Abstract:

Abstract. Billions of dollars and countless GPU hours are currently spent on training Deep Neural Networks (DNNs) for a variety of tasks. Thus, it is essential to determine the difficulty of stealing such networks (by extracting all their parameters) when given access to their black-box implementations. Many versions of this problem have been studied over the last 30 years, including a deep result by Charles Fefferman from 1994 that the internal parameters of such networks are uniquely determined by their inputs and outputs, in the same way that the coefficients of multivariate polynomials are uniquely determined by their inputs and outputs via interpolation. However, his result does not determine the difficulty of this task, and the best currently known algorithm for extracting all the parameters of a ReLU-based deep neural network was presented at Crypto’20 by Carlini, Jagielski, and Mironov. It resembles a differential chosen plaintext attack on a cryptosystem, which has a secret key embedded in its black-box implementation and requires a polynomial number of queries but an exponential amount of time (as a function of the number of neurons).

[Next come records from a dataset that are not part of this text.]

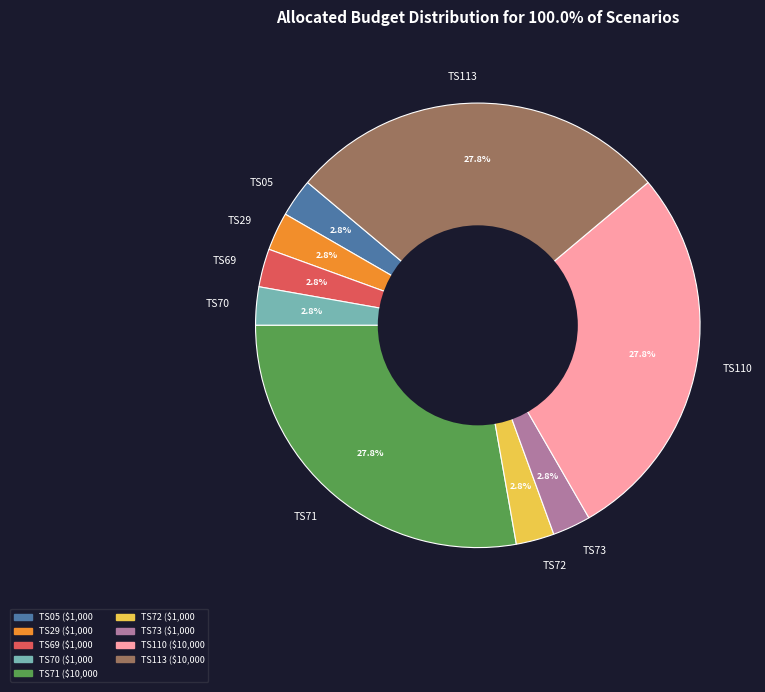

What percentage do TS72 and TS29 together represent?

5.6%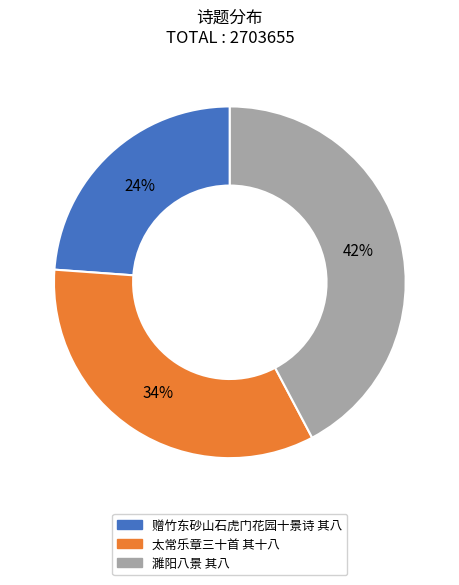

Is there any slice that represents more than half of the pie?

No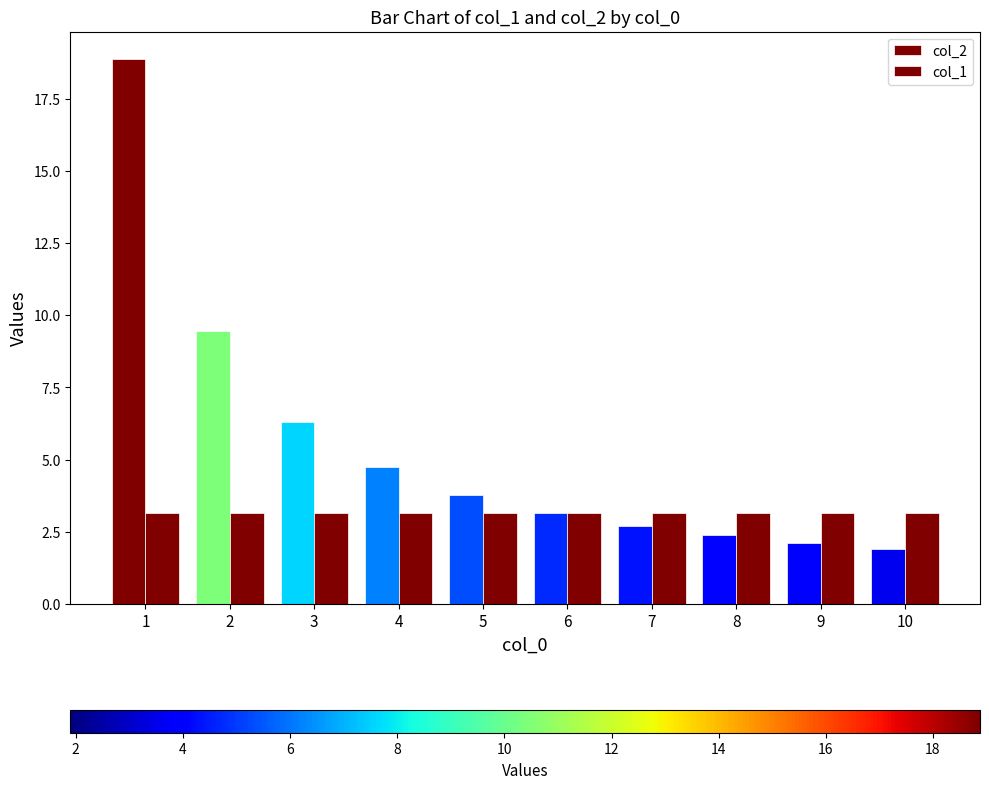

What is the highest value of the col_2 series?

18.9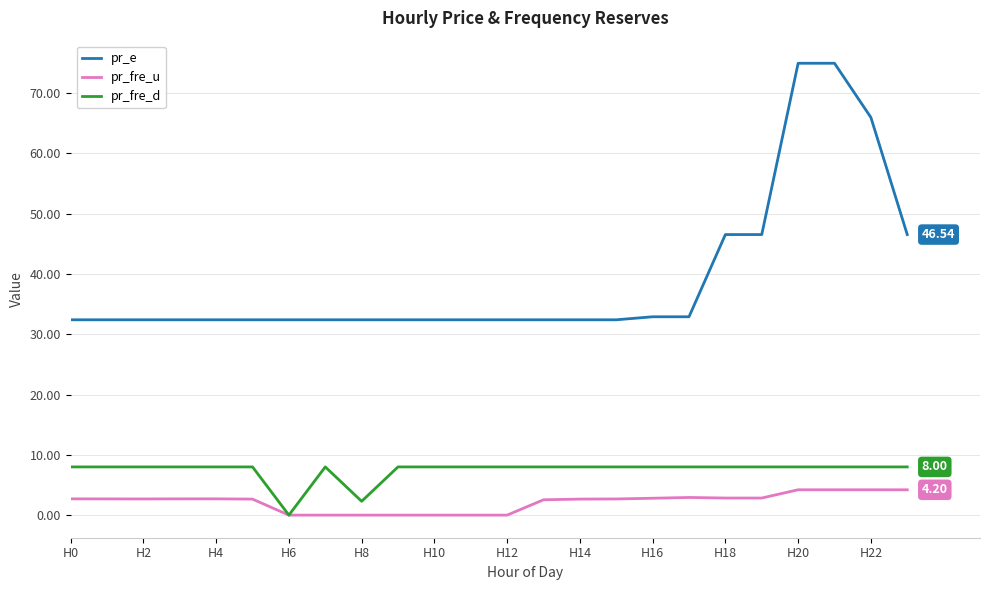

True or false: pr_e and pr_fre_d intersect in this chart.

False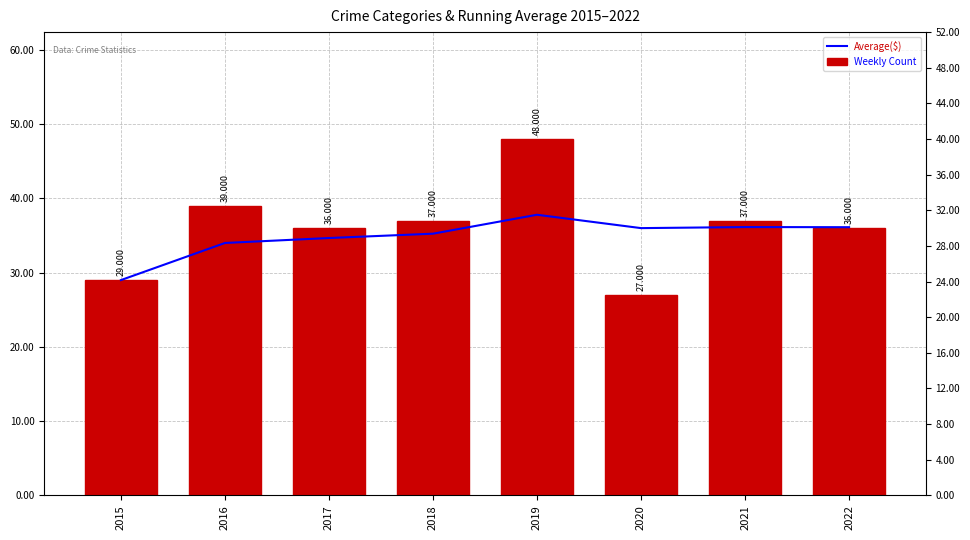

What is the difference between the second highest and minimum values in the Weekly Count series?

12.0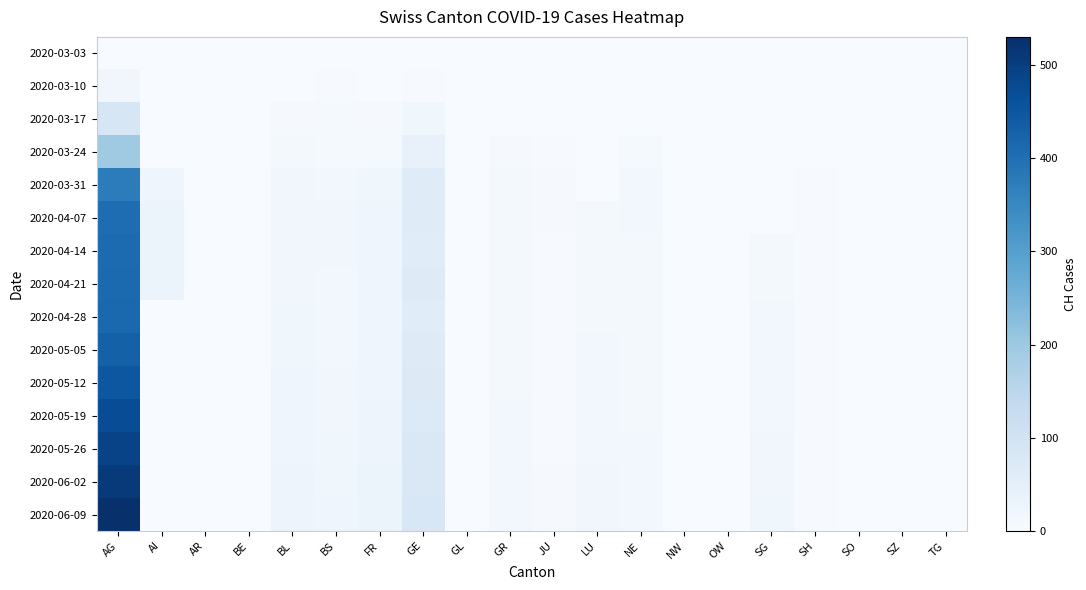

Between SG and SO, which is larger?

SG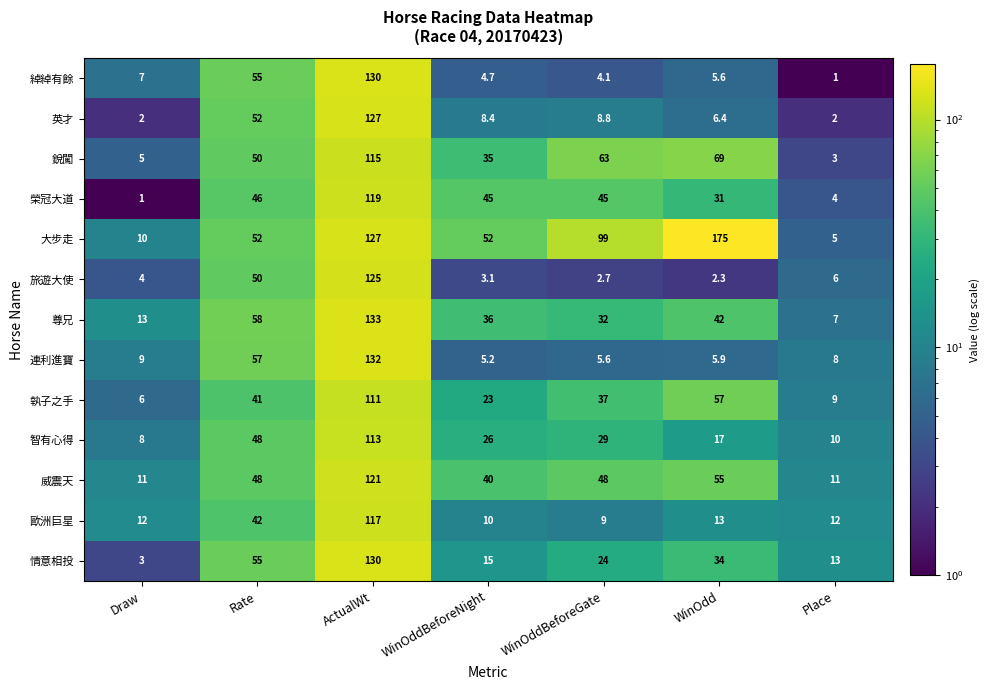

What is the difference between the second highest and second lowest values in the 大步走 series?

117.0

In this talk, I will improve this attack by developing several new techniques that make it possible to extract with arbitrarily high precision all the real-valued parameters of a ReLU-based DNN using a polynomial number of queries AND a polynomial amount of time. I will demonstrate its practical efficiency by applying it to a full-sized neural network for classifying the CIFAR10 dataset, which has 3072 inputs, 8 hidden layers with 256 neurons each, and about 1.2 million neuronal parameters. An attack following the approach by Carlini et al. requires an exhaustive search over 2^256 possibilities, whereas the new attack requires only 30 minutes on a 256-core computer.